#### [Excerpt]
%%
[Feature] Return table for service and fix analysis bug (#1240)

Yunnglin · web-flow · commit 6e434286b5ae · 2026-03-20T15:28:24.000+08:00
* fix analyse

* update serve table

* update analys

* update analys
diff --git a/evalscope/metrics/llm_judge.py b/evalscope/metrics/llm_judge.py
@@ -84,7 +84,7 @@ def __init__(
         self.model_id = model_id or os.environ.get('MODELSCOPE_JUDGE_LLM', DEFAULT_JUDGE_MODEL)
         self.eval_type = eval_type or EvalType.OPENAI_API
         self.system_prompt = system_prompt or os.environ.get('JUDGE_SYSTEM_PROMPT', None)
-        self.generation_config = generation_config or {'temperature': 0.0, 'max_tokens': 1024}
+        self.generation_config = generation_config or {'temperature': 0.0, 'max_tokens': 4096}
 
         # Default score mapping for A/B pattern
         self.score_type = score_type
diff --git a/evalscope/report/report.py b/evalscope/report/report.py
@@ -245,17 +245,21 @@ def generate_analysis(self, task_config: 'TaskConfig') -> str:
                 judge_llm = LLMJudge(
                     api_key=task_config.api_key,
                     api_url=task_config.api_url,
-                    model_id=task_config.model_id,
+                    model_id=task_config.model,
                     eval_type=task_config.eval_type,
                 )
 
             prompt = ANALYSIS_PROMPT.format(language=language, report_str=self.to_json_str())
             response = judge_llm.judge(prompt)
-            if DEFAULT_LANGUAGE == 'en':
-                disclaimer = f'> *Generated by {judge_llm.model_id}, for reference only.*'
+            if response.startswith('[ERROR]'):
+                logger.warning(f'Analysis generation failed, skipping: {response}')
+                response = 'N/A'
             else:
-                disclaimer = f'> *由 {judge_llm.model_id} 生成，仅供参考。*'
-            response = f'{disclaimer}\n\n{response}'
+                if DEFAULT_LANGUAGE == 'en':
+                    disclaimer = f'> *Generated by {judge_llm.model_id}, for reference only.*'
+                else:
+                    disclaimer = f'> *由 {judge_llm.model_id} 生成，仅供参考。*'
+                response = f'{disclaimer}\n\n{response}'
         except Exception as e:
             logger.error(f'Error generating analysis: {e}')
             response = 'N/A'
diff --git a/evalscope/service/blueprints/eval.py b/evalscope/service/blueprints/eval.py
@@ -1,10 +1,12 @@
 import json
 import os
 from flask import Blueprint, current_app, jsonify, request, send_file
+from tabulate import tabulate
 from typing import Any, Dict, List
 
 from evalscope.config import TaskConfig
 from evalscope.constants import EvalType
+from evalscope.report.combinator import get_data_frame, get_report_list
 from evalscope.utils.logger import get_logger
 
 try:
@@ -36,6 +38,40 @@
 
 bp_eval = Blueprint('eval', __name__, url_prefix='/api/v1/eval')
%%
#### [Source excerpt]
%%
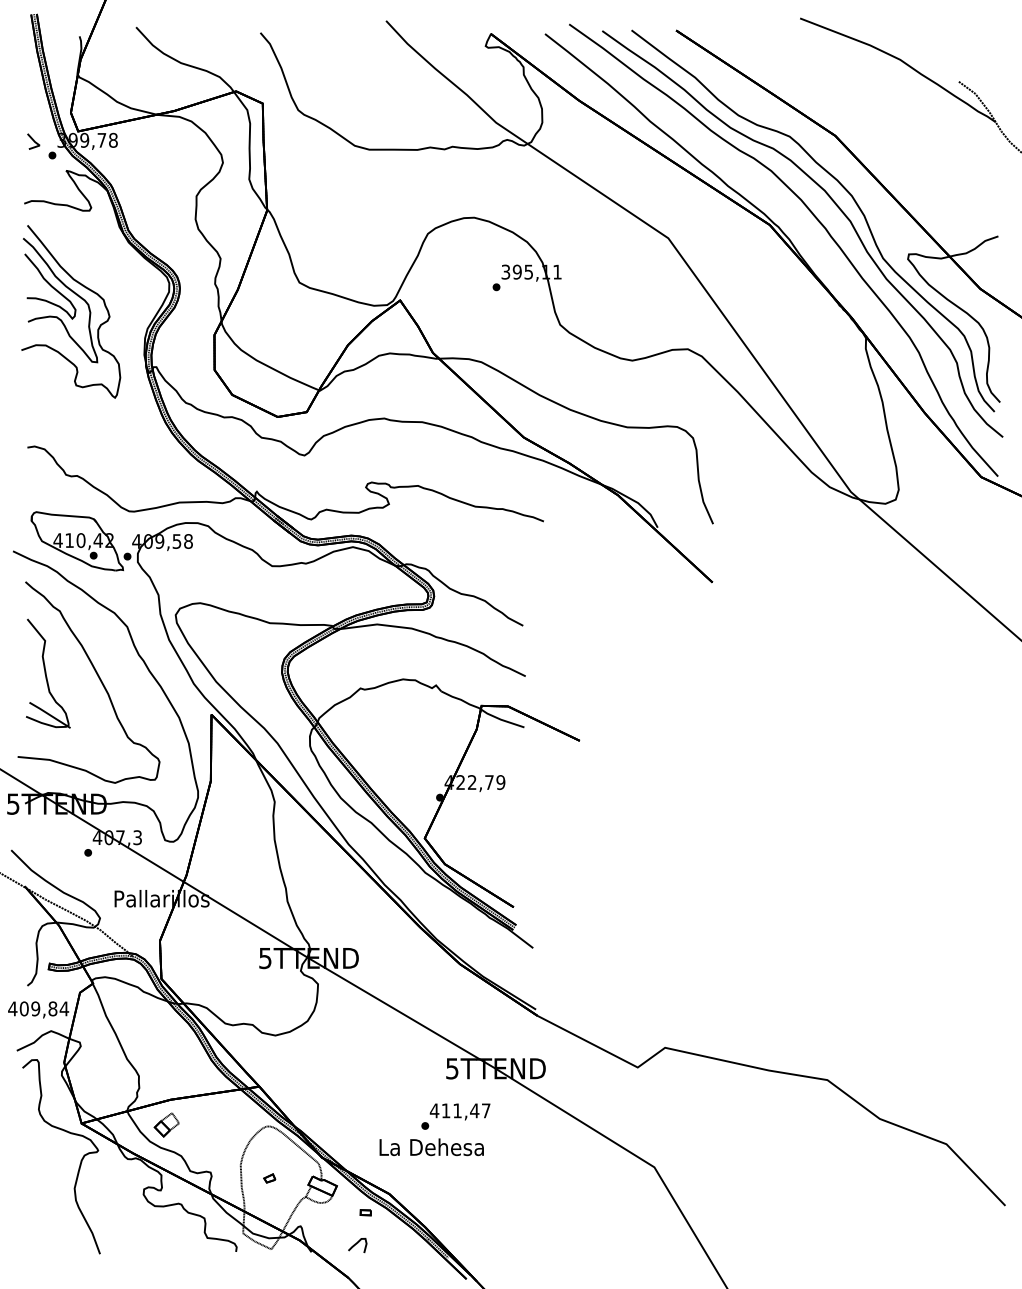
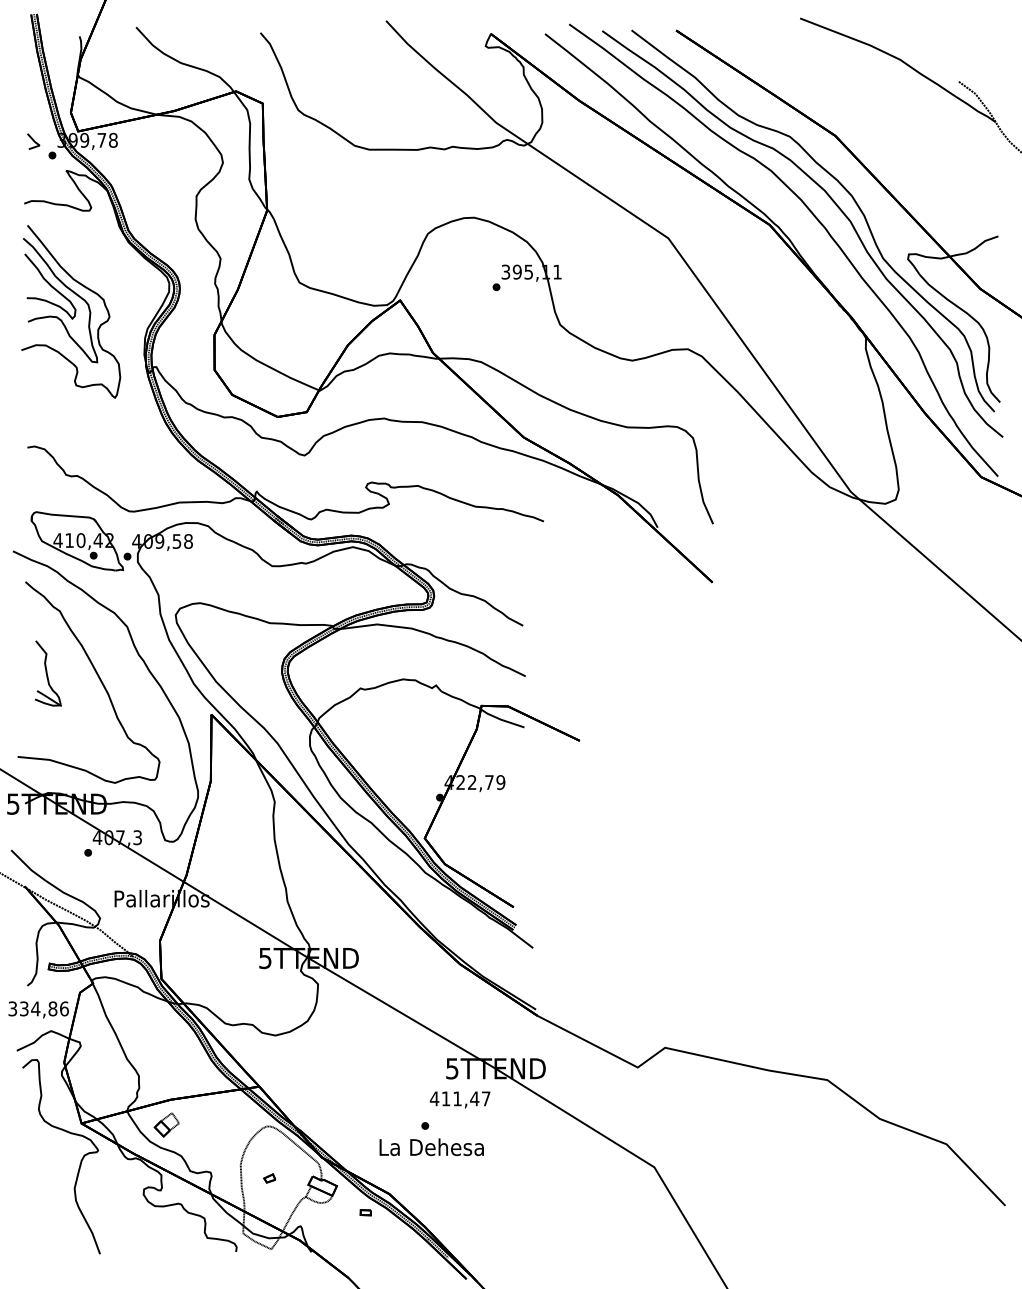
part at (48, 673) size: 45x111 px -> 27x67 px
text at (38, 1008): 409,84 -> 334,86
text at (459, 1111) position: (459, 1111) -> (459, 1099)
curve at (356, 1244): present -> none
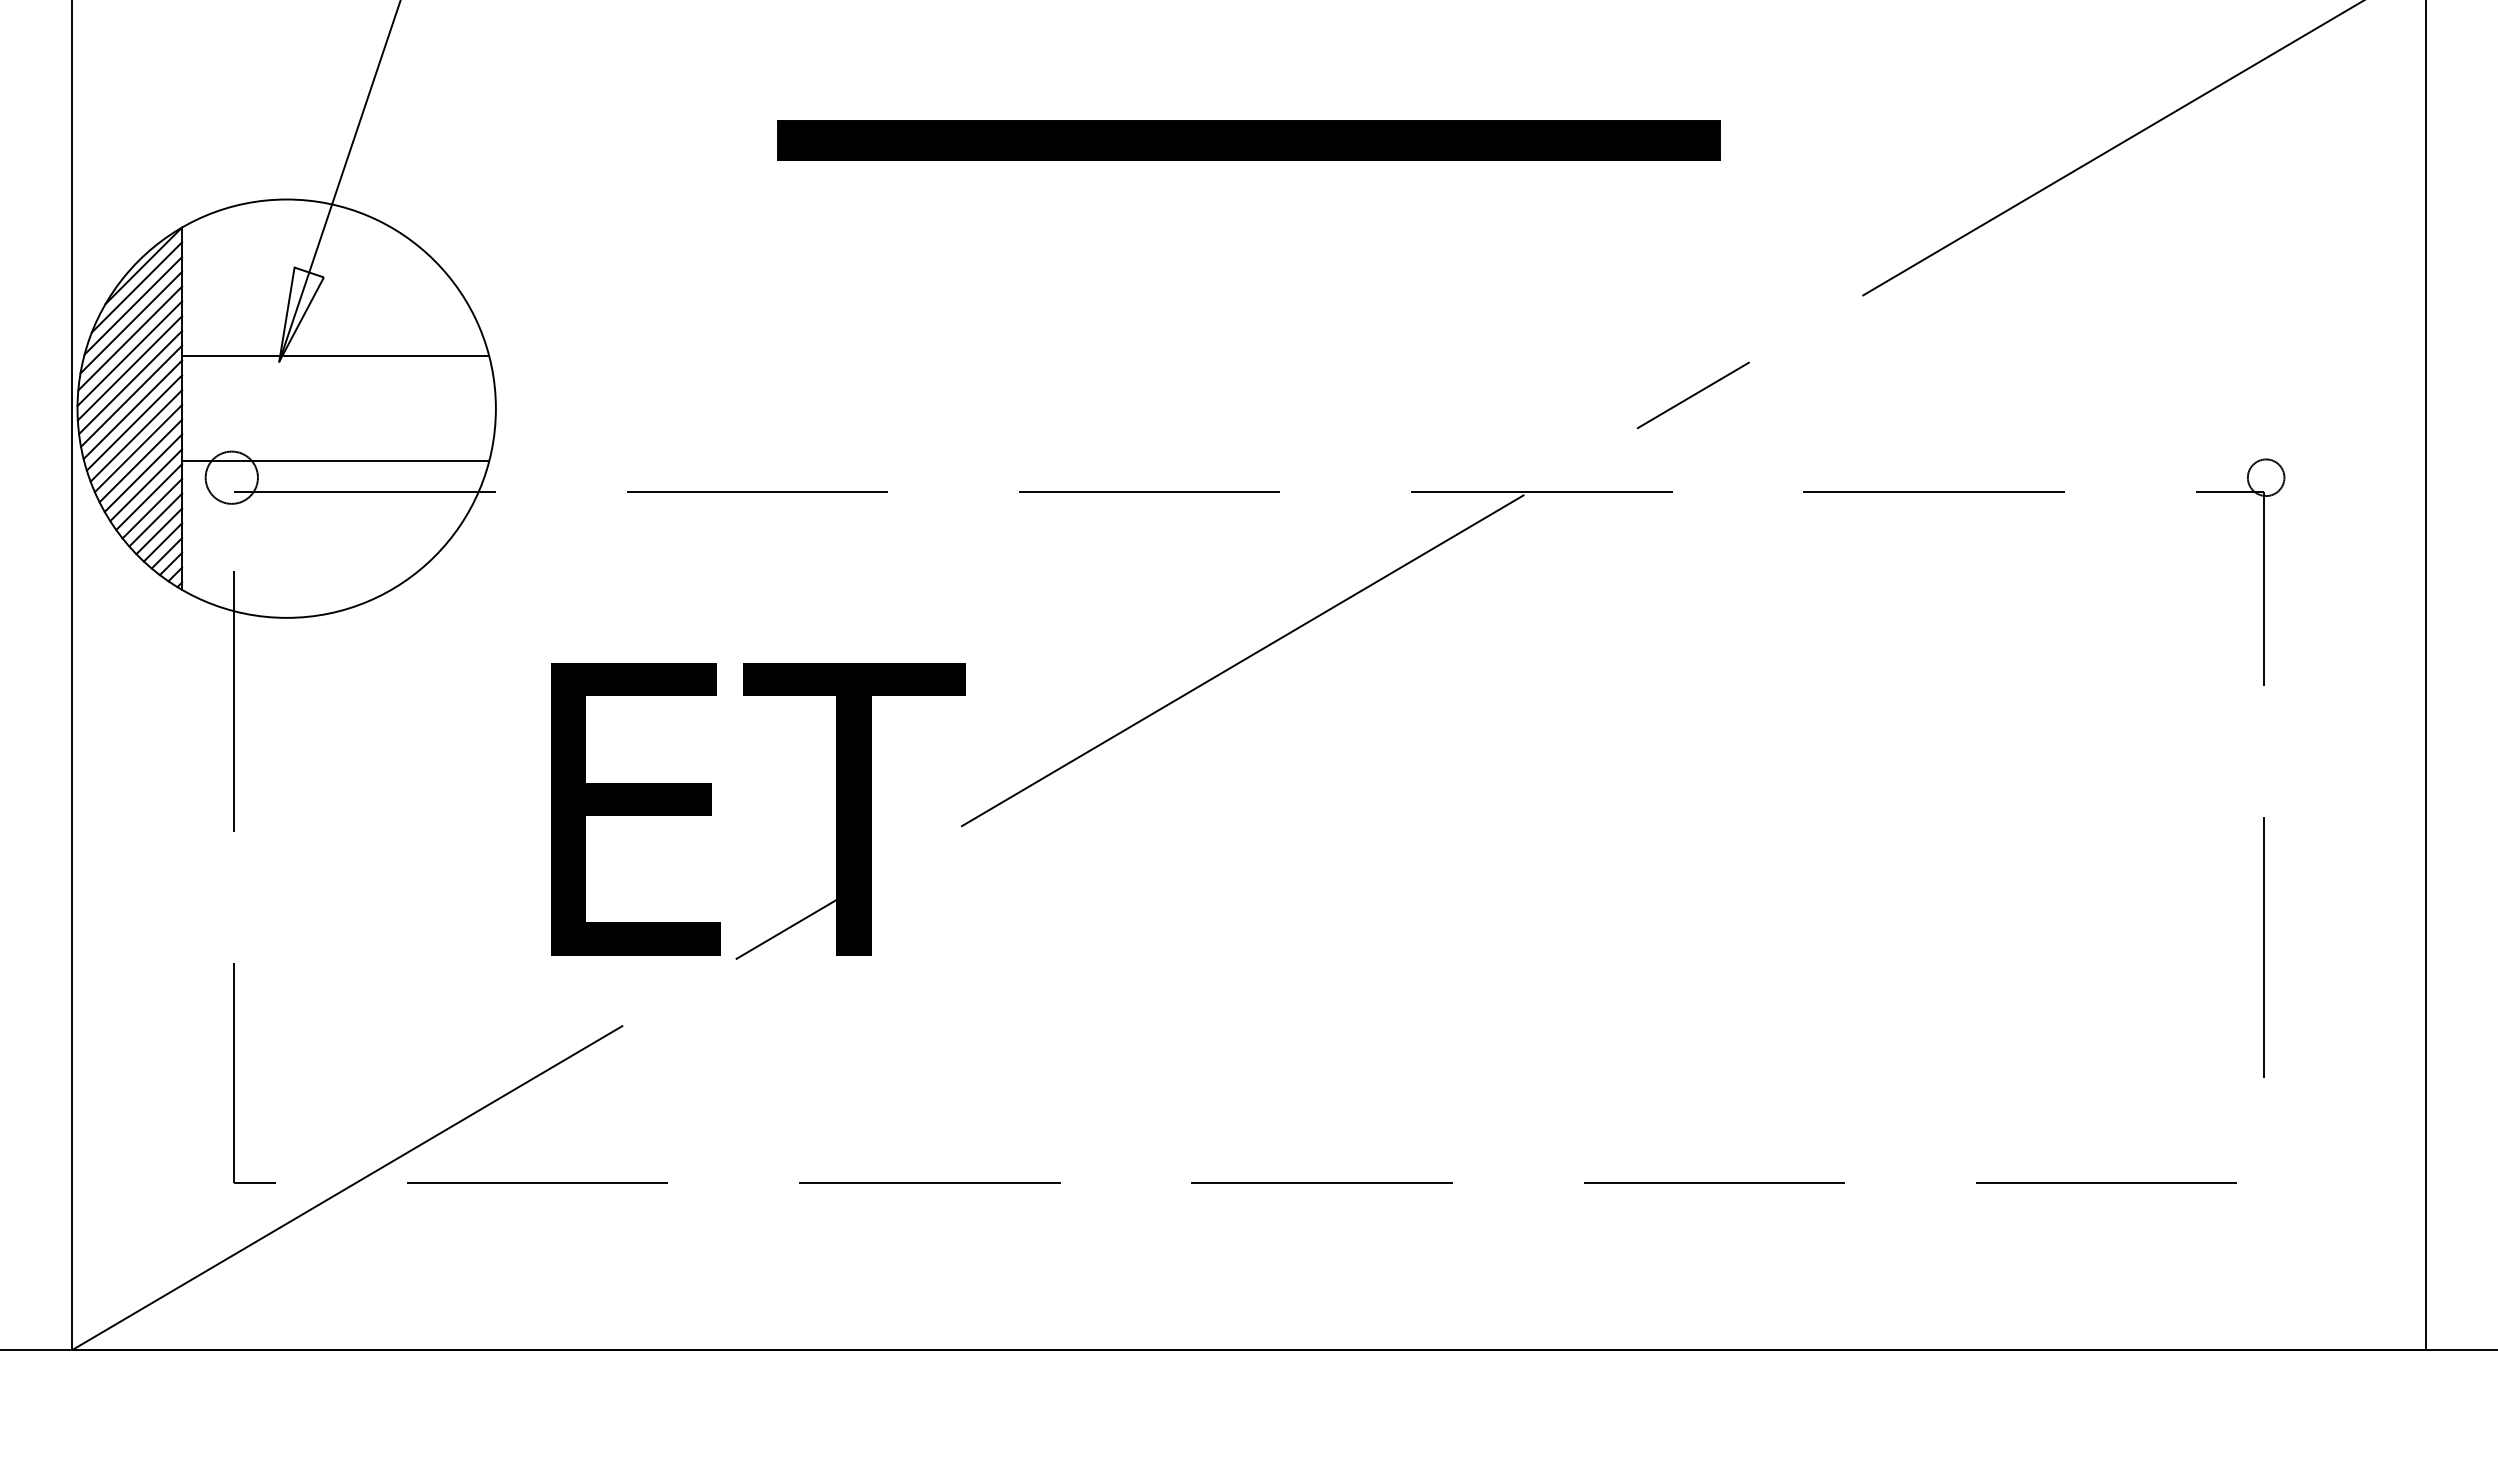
%%
#### [Written problem 1]
Repeat the commit text from "Yunnglin · web-flow" up to and including "or os.environ.get('MODELSCOPE_JUDGE_LLM', DEFAULT_JUDGE_MODEL)".
#### [Written problem 2]
In the commit, what is the new default value of max_tokens in the judge's generation config?
#### [Written problem 3]
Summarize the commit in two sentences.

#### [Written response 1]
Yunnglin · web-flow · commit 6e434286b5ae · 2026-03-20T15:28:24.000+08:00
* fix analyse

* update serve table

* update analys

* update analys
diff --git a/evalscope/metrics/llm_judge.py b/evalscope/metrics/llm_judge.py
@@ -84,7 +84,7 @@ def __init__(
         self.model_id = model_id or os.environ.get('MODELSCOPE_JUDGE_LLM', DEFAULT_JUDGE_MODEL)

#### [Written response 2]
It is 4096, up from 1024.

#### [Written response 3]
The commit, titled as returning a table for the service and fixing an analysis bug, raises the judge's default max_tokens from 1024 to 4096 and passes task_config.model as the judge's model ID. In analysis generation, a response beginning with "[ERROR]" now logs a warning and is replaced with "N/A" while other responses still get the language-specific disclaimer, and the eval service blueprint gains imports of tabulate, get_data_frame and get_report_list.